● **Problem statement**
When the data below is printed, every line must match exactly and the images must be absent.

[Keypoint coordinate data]
::::::::::
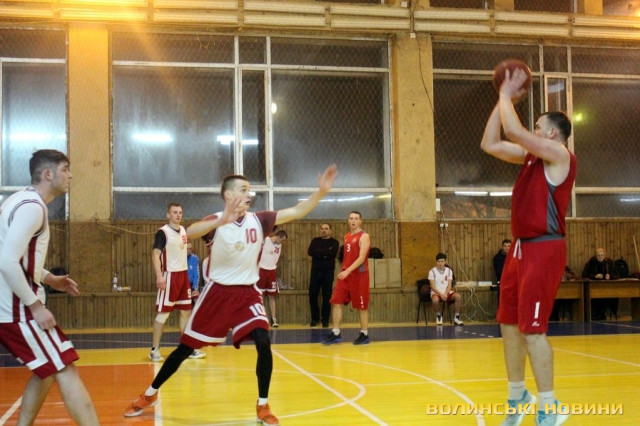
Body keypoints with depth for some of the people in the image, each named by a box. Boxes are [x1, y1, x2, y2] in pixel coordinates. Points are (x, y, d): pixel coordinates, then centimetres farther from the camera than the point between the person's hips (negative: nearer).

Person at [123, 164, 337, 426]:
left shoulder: (259, 220, -4)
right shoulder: (216, 221, -13)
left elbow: (296, 212, -10)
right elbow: (190, 233, -34)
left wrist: (321, 191, -23)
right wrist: (222, 221, -50)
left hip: (247, 293, 2)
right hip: (218, 292, -2)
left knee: (263, 343, -16)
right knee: (186, 347, 6)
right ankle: (150, 394, 26)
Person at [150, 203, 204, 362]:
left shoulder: (183, 230, 10)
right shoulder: (163, 232, -12)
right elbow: (155, 255, -18)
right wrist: (159, 276, -28)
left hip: (184, 274, 8)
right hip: (170, 276, -7)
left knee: (186, 311, 10)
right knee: (163, 313, -3)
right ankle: (154, 349, 4)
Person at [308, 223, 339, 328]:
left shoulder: (334, 242, 4)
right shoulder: (315, 241, 12)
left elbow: (332, 253, -16)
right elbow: (310, 252, -6)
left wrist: (318, 252, -8)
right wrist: (325, 253, -12)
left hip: (328, 272, -3)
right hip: (315, 271, 3)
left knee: (327, 296, 0)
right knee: (312, 295, 2)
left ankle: (325, 320, 9)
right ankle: (314, 318, 16)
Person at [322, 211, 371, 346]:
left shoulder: (364, 236, -10)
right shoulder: (347, 236, 14)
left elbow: (361, 258, -19)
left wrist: (348, 271, -27)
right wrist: (344, 271, 15)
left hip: (359, 275, -7)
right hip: (345, 274, 7)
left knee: (361, 306, 1)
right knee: (336, 302, 0)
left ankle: (364, 334, 12)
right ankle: (336, 333, 6)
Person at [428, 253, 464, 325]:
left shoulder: (449, 270, 5)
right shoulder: (432, 271, -5)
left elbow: (449, 285, -1)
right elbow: (432, 286, -9)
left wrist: (446, 293, -20)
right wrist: (440, 294, -24)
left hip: (447, 292, 3)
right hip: (436, 293, -3)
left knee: (458, 296, -27)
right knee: (435, 300, -38)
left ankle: (456, 317, -13)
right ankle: (439, 316, -8)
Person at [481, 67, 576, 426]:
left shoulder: (560, 154, -10)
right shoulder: (532, 156, 15)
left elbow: (514, 131, -20)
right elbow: (490, 144, 16)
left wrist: (507, 95, -5)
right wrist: (504, 100, 13)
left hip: (544, 250, -9)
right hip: (522, 247, 9)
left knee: (532, 328, -9)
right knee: (509, 324, 13)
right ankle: (518, 396, 26)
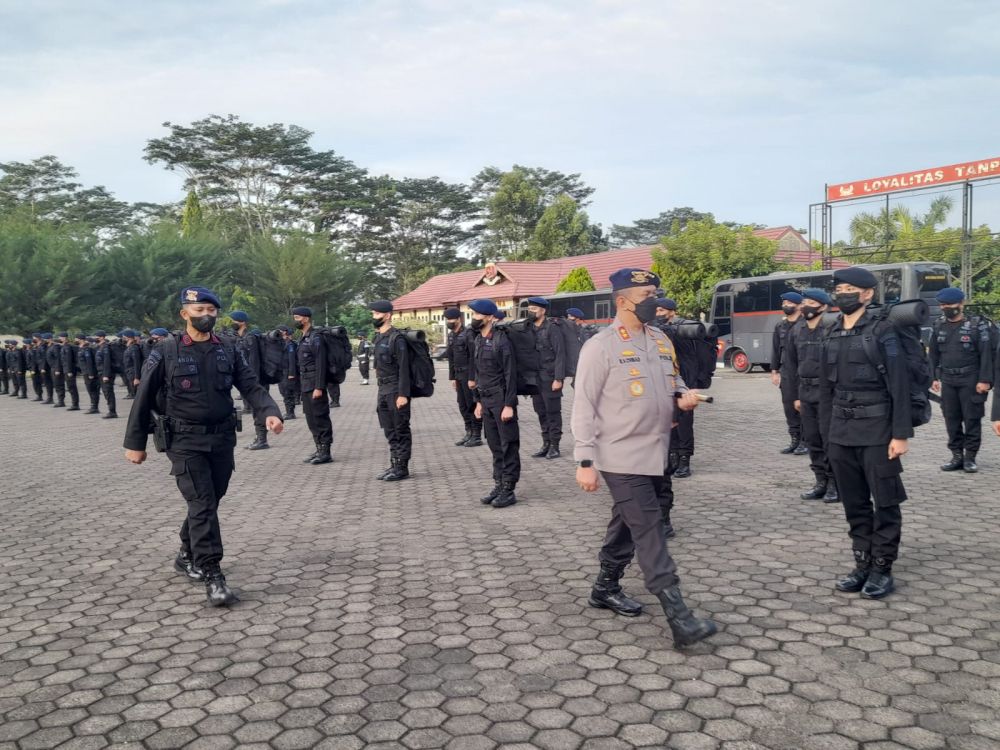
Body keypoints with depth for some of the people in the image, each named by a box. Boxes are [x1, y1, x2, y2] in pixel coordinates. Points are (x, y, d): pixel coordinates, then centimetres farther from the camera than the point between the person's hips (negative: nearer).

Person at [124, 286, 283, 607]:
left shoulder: (229, 352, 5)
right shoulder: (165, 354, -5)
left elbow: (251, 386, -2)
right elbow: (144, 398, 0)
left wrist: (270, 412, -21)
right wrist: (135, 443, 1)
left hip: (222, 439, 4)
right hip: (186, 442, -4)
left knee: (209, 502, 15)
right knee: (202, 505, -11)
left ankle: (188, 555, 38)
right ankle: (212, 577, -9)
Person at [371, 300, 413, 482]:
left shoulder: (396, 338, -14)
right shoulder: (379, 338, 13)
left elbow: (404, 368, -17)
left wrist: (403, 394, -21)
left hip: (396, 391, -9)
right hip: (383, 390, 9)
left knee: (401, 431, -1)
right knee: (389, 431, 13)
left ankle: (402, 468, 5)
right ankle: (394, 465, 21)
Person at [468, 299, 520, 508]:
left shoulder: (501, 340, -13)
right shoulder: (477, 341, 11)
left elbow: (510, 375, -15)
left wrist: (509, 405, -18)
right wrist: (478, 401, 16)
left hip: (502, 401, -8)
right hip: (486, 402, 8)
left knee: (508, 446, 0)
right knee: (495, 446, 13)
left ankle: (509, 490, 5)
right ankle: (499, 485, 21)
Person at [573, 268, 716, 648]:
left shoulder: (661, 340, 9)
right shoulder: (600, 346, -12)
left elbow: (673, 380, 23)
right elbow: (584, 407, -12)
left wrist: (682, 395, -2)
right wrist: (586, 462, -15)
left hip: (655, 455, 7)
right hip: (622, 458, -7)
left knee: (629, 526, 18)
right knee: (650, 533, -9)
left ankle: (606, 588, 36)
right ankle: (679, 617, -9)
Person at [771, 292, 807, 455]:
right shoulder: (780, 327, 14)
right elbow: (776, 350, 16)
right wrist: (774, 371, 12)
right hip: (786, 372, 6)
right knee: (789, 406, 7)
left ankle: (805, 441, 5)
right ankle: (795, 439, 17)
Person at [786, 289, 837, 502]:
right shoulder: (796, 331, 11)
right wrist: (797, 395, 14)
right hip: (806, 393, 6)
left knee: (830, 440, -3)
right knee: (812, 440, 10)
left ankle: (835, 483, 8)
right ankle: (821, 482, 21)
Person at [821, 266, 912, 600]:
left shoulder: (882, 331, -8)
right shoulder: (833, 335, 10)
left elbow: (899, 386, -11)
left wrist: (901, 433, -15)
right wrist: (827, 430, 12)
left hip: (876, 430, -6)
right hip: (841, 431, 6)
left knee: (885, 502, 3)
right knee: (853, 503, 11)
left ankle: (882, 569, 14)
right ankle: (862, 564, 22)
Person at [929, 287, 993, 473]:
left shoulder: (977, 325, -3)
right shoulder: (939, 327, 10)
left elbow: (986, 354, -7)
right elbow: (934, 355, 15)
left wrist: (984, 380, -13)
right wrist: (934, 377, 9)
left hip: (970, 380, -4)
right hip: (947, 381, 4)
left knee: (972, 419, 0)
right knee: (951, 419, 6)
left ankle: (970, 457, 7)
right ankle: (957, 456, 15)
::::::::::
● **Reply**
Body keypoints with depth for some of the people in the image, each named by a box. Boxes are [x1, y1, x2, y2] in pixel coordinates. Points are (x, y, d): pixel coordinates, then centimetres farther from the camera than the point between the person's hips (negative: nearer).

Person at [123, 164, 337, 426]:
left shoulder: (259, 220, -4)
right shoulder: (216, 221, -13)
left elbow: (296, 212, -10)
right elbow: (190, 233, -34)
left wrist: (321, 191, -23)
right wrist: (222, 221, -50)
left hip: (247, 293, 2)
right hip: (218, 292, -2)
left knee: (263, 343, -16)
right knee: (186, 347, 6)
right ankle: (150, 394, 26)
Person at [150, 203, 204, 362]:
left shoulder: (183, 230, 10)
right shoulder: (163, 232, -12)
right elbow: (155, 255, -18)
right wrist: (159, 276, -28)
left hip: (184, 274, 8)
right hip: (170, 276, -7)
left knee: (186, 311, 10)
right knee: (163, 313, -3)
right ankle: (154, 349, 4)
Person at [308, 223, 339, 328]:
left shoulder: (334, 242, 4)
right shoulder: (315, 241, 12)
left elbow: (332, 253, -16)
right elbow: (310, 252, -6)
left wrist: (318, 252, -8)
right wrist: (325, 253, -12)
left hip: (328, 272, -3)
right hip: (315, 271, 3)
left knee: (327, 296, 0)
right knee: (312, 295, 2)
left ankle: (325, 320, 9)
right ankle: (314, 318, 16)
Person at [322, 211, 371, 346]:
left shoulder: (364, 236, -10)
right shoulder: (347, 236, 14)
left elbow: (361, 258, -19)
left wrist: (348, 271, -27)
right wrist: (344, 271, 15)
left hip: (359, 275, -7)
right hip: (345, 274, 7)
left knee: (361, 306, 1)
right knee: (336, 302, 0)
left ankle: (364, 334, 12)
right ankle: (336, 333, 6)
Person at [428, 253, 464, 325]:
left shoulder: (449, 270, 5)
right shoulder: (432, 271, -5)
left elbow: (449, 285, -1)
right elbow: (432, 286, -9)
left wrist: (446, 293, -20)
right wrist: (440, 294, -24)
left hip: (447, 292, 3)
right hip: (436, 293, -3)
left knee: (458, 296, -27)
right knee: (435, 300, -38)
left ankle: (456, 317, -13)
right ankle: (439, 316, -8)
Person at [481, 67, 576, 426]:
left shoulder: (560, 154, -10)
right shoulder: (532, 156, 15)
left elbow: (514, 131, -20)
right elbow: (490, 144, 16)
left wrist: (507, 95, -5)
right wrist: (504, 100, 13)
left hip: (544, 250, -9)
right hip: (522, 247, 9)
left knee: (532, 328, -9)
right knee: (509, 324, 13)
right ankle: (518, 396, 26)
Body keypoints with depth for some of the people in the image, each named by a box. Boxes are [x1, y1, x2, y2] in pixel coordinates. Points are (x, y, d): pixel coordinates, then centimetres farther from the camera than the point between the person's hips (negative: nearer).

Person at [124, 286, 283, 607]:
left shoulder: (229, 352, 5)
right shoulder: (165, 354, -5)
left elbow: (251, 386, -2)
right elbow: (144, 398, 0)
left wrist: (270, 412, -21)
right wrist: (135, 443, 1)
left hip: (222, 439, 4)
right hip: (186, 442, -4)
left knee: (209, 502, 15)
right knee: (202, 505, -11)
left ankle: (188, 555, 38)
right ankle: (212, 577, -9)
Person at [371, 300, 413, 482]:
left shoulder: (396, 338, -14)
right shoulder: (379, 338, 13)
left elbow: (404, 368, -17)
left wrist: (403, 394, -21)
left hip: (396, 391, -9)
right hip: (383, 390, 9)
left knee: (401, 431, -1)
right knee: (389, 431, 13)
left ankle: (402, 468, 5)
right ankle: (394, 465, 21)
Person at [468, 299, 520, 508]:
left shoulder: (501, 340, -13)
right shoulder: (477, 341, 11)
left elbow: (510, 375, -15)
left wrist: (509, 405, -18)
right wrist: (478, 401, 16)
left hip: (502, 401, -8)
right hip: (486, 402, 8)
left knee: (508, 446, 0)
right knee: (495, 446, 13)
left ankle: (509, 490, 5)
right ankle: (499, 485, 21)
Person at [573, 268, 716, 648]:
left shoulder: (661, 340, 9)
right shoulder: (600, 346, -12)
left elbow: (673, 380, 23)
right elbow: (584, 407, -12)
left wrist: (682, 395, -2)
right wrist: (586, 462, -15)
left hip: (655, 455, 7)
right hip: (622, 458, -7)
left knee: (629, 526, 18)
right knee: (650, 533, -9)
left ankle: (606, 588, 36)
right ankle: (679, 617, -9)
Person at [771, 292, 807, 455]:
right shoulder: (780, 327, 14)
right elbow: (776, 350, 16)
right wrist: (774, 371, 12)
right hip: (786, 372, 6)
right knee: (789, 406, 7)
left ankle: (805, 441, 5)
right ankle: (795, 439, 17)
Person at [786, 289, 837, 502]:
right shoulder: (796, 331, 11)
right wrist: (797, 395, 14)
right hip: (806, 393, 6)
left knee: (830, 440, -3)
right knee: (812, 440, 10)
left ankle: (835, 483, 8)
right ankle: (821, 482, 21)
Person at [821, 266, 912, 600]:
left shoulder: (882, 331, -8)
right shoulder: (833, 335, 10)
left elbow: (899, 386, -11)
left wrist: (901, 433, -15)
right wrist: (827, 430, 12)
left hip: (876, 430, -6)
right hip: (841, 431, 6)
left knee: (885, 502, 3)
right knee: (853, 503, 11)
left ankle: (882, 569, 14)
right ankle: (862, 564, 22)
Person at [929, 287, 993, 473]:
left shoulder: (977, 325, -3)
right shoulder: (939, 327, 10)
left elbow: (986, 354, -7)
right elbow: (934, 355, 15)
left wrist: (984, 380, -13)
right wrist: (934, 377, 9)
left hip: (970, 380, -4)
right hip: (947, 381, 4)
left knee: (972, 419, 0)
right knee: (951, 419, 6)
left ankle: (970, 457, 7)
right ankle: (957, 456, 15)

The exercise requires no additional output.